Tagline: Why Skills Trump Passion in the Quest for the Work You Love
This book was published in late 2012 and somehow I just discovered it a few months back. Actually it was recommended on a BiggerPockets Podcast, I am not sure which episode. Brandon Turner over there at BP has some pretty awesome book recommendations. So anyways, if you are like me and did not give it a read when it first came out, I highly recommend you get yourself a copy and dive in.
Without spoiling the book for you, here is a very concise review and a few takeaways I got from reading (well, actually listening to) the book:
Okay so one quick spoiler right off, the title of the book came from a quote by Steve Martin in a 2007 interview he did with Charlie Rose. The context, as the author explains, is that Martin often gets asked how do you make it in show business or in stand-up comedy. Usually the one asking the question is looking for the secret to finding the right agent or booking the right gigs. Martin says his response often disappoints but, he tells them the secret is to “be so good they can’t ignore you.” As you might imagine this quote resonated with Cal Newport so much so that he borrowed the quote for the title of his book.
“Be so good they can’t ignore you.”
Cal Newport is a professor of computer science at Georgetown University, he has written 6 books, and blogs on his personal blog at calnewport.com. He is somewhat of a genius I think. He wrote this book as a retelling of the research and soul-searching he was doing personally when he was making the transition from graduate school to his career. He discovered a problem with the “do what you love” and “find out what you are passionate about” advice that is so often given to young people. In fact, through his research he found that passion is rare and it is often dangerous. Chasing passion often leads to being unhappy and dissatisfied; the exact things that the passionate work pursuer was trying to avoid.

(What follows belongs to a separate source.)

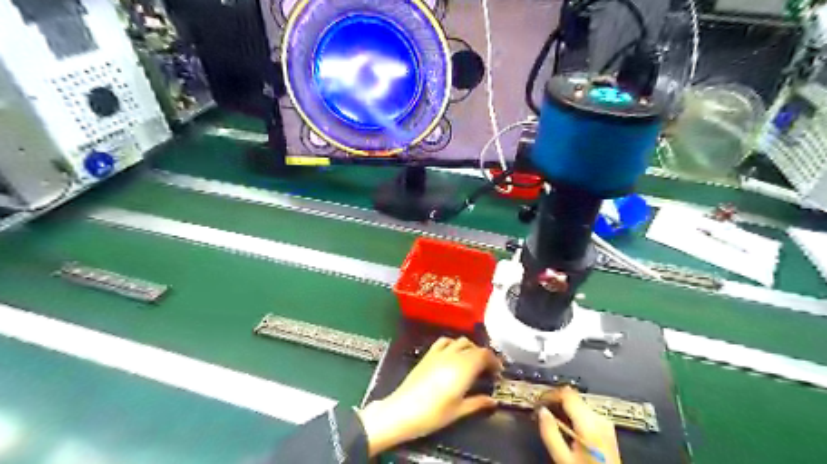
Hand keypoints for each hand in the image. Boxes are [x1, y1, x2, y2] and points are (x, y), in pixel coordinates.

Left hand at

Instead of chasing passion, Newport urges readers to learn to love what they do by acquiring autonomy, competence, and relatedness in your field. In the next section he talks about adopting the Craftsman Mind-Set. This is probably my favorite part of the book. He interviews a musician that is a true craftsman and while he talks about the 10,000 hour rule made famous by Malcolm Gladwell, he clarifies it a little bit by focusing on the idea of deliberate practice.
From the craftsman mind-set he moves on to introduce the idea of building Career Capital by developing rare and valuable skills. Another concept, or phenomenon, he introduces is called the Adjacent Possible. This is an interesting read as it recounts various discoveries that were made after something else was discovered. When you are on the cutting edge in a given field all the discoveries that are waiting to be made lie in the adjacent possible. Lastly, Newport hypothesizes that finding success in a mission requires making bold bets and standing out from the crowd, like a purple cow.
Admittedly this was a bumbling review, but I hope you see some value in the book and will consider picking up a copy. Some of the stories of individual struggles and successes were inspiring and worth the read alone. Personally, I let Audible read it to me. I already have his next book, Deep Work queued up in Audible and may consider his most recent book, Digital Minimalism at some point in the near future.